::: Material to process

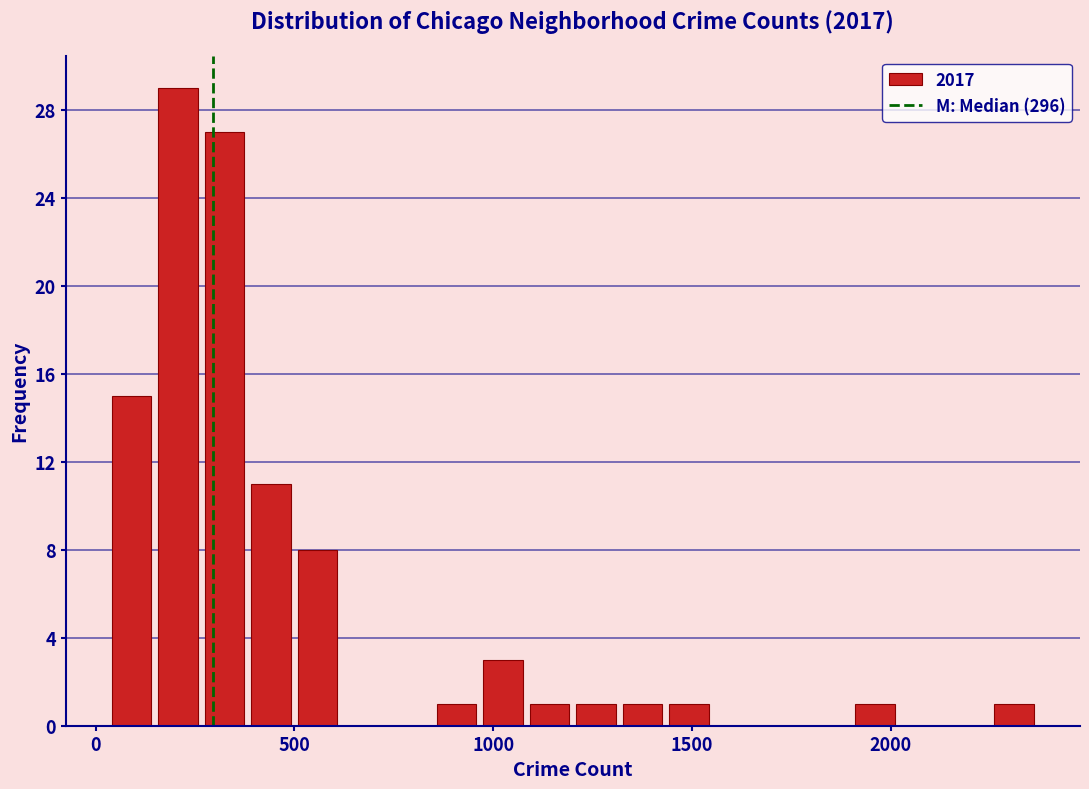

Read against the x-axis, roughly where is the centre of the tallest bar?

200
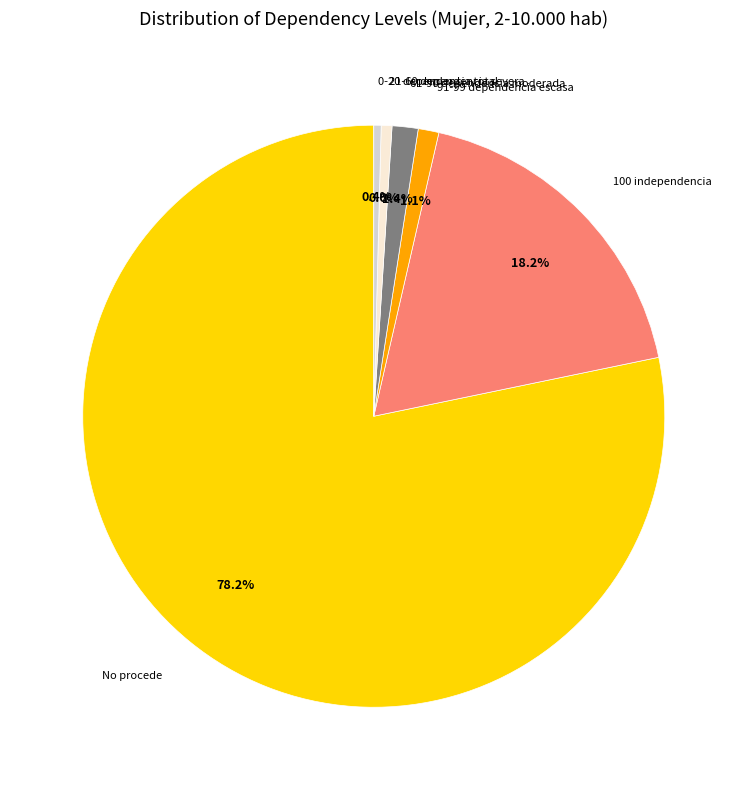

Combined, what portion of the pie is No procede and 61-90 dependencia moderada?

79.7%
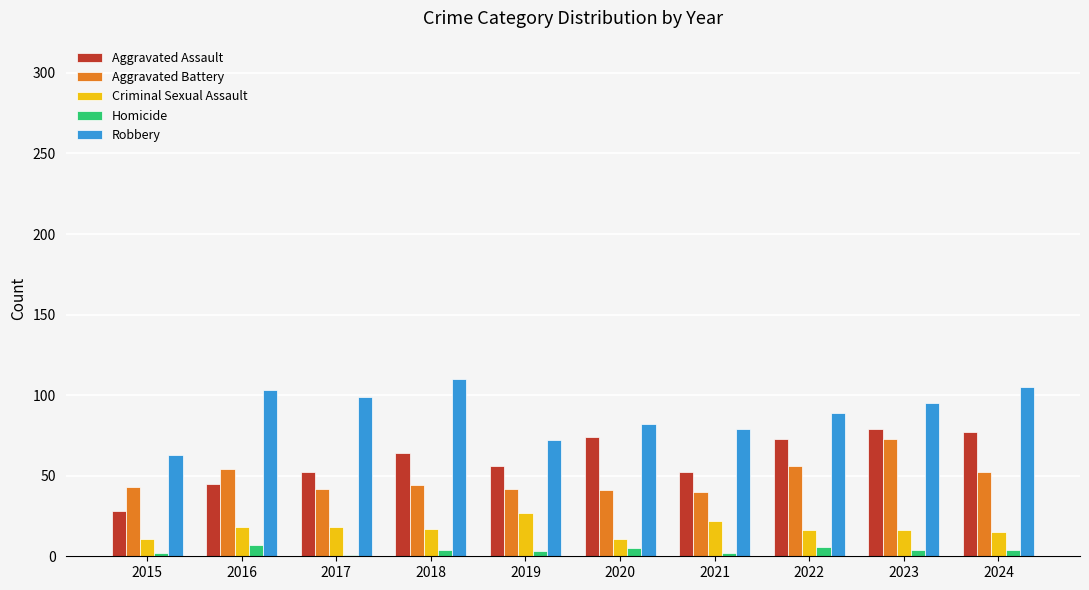

At which label does Robbery reach its minimum?

2015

::::::

Aim of the task -> Copy all of the data above word for word, leaving out the pictures.

Output of the exercise ->
Read against the x-axis, roughly where is the centre of the tallest bar?

200

Combined, what portion of the pie is No procede and 61-90 dependencia moderada?

79.7%

At which label does Robbery reach its minimum?

2015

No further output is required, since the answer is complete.